> _Problem requirements_:
Copy out the entries below, swapping each occurrence of "locality" for "site" and leaving every other character as it is.

> _Listed entries_:
========================================
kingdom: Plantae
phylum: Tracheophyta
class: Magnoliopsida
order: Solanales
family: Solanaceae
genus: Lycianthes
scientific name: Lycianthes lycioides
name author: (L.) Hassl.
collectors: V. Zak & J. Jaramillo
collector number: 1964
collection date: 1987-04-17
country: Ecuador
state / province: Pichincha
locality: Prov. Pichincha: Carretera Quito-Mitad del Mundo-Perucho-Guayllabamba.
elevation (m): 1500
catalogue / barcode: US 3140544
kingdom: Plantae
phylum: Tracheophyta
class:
========================================
> _Output for this task_:
kingdom: Plantae
phylum: Tracheophyta
class: Magnoliopsida
order: Solanales
family: Solanaceae
genus: Lycianthes
scientific name: Lycianthes lycioides
name author: (L.) Hassl.
collectors: V. Zak & J. Jaramillo
collector number: 1964
collection date: 1987-04-17
country: Ecuador
state / province: Pichincha
site: Prov. Pichincha: Carretera Quito-Mitad del Mundo-Perucho-Guayllabamba.
elevation (m): 1500
catalogue / barcode: US 3140544
kingdom: Plantae
phylum: Tracheophyta
class:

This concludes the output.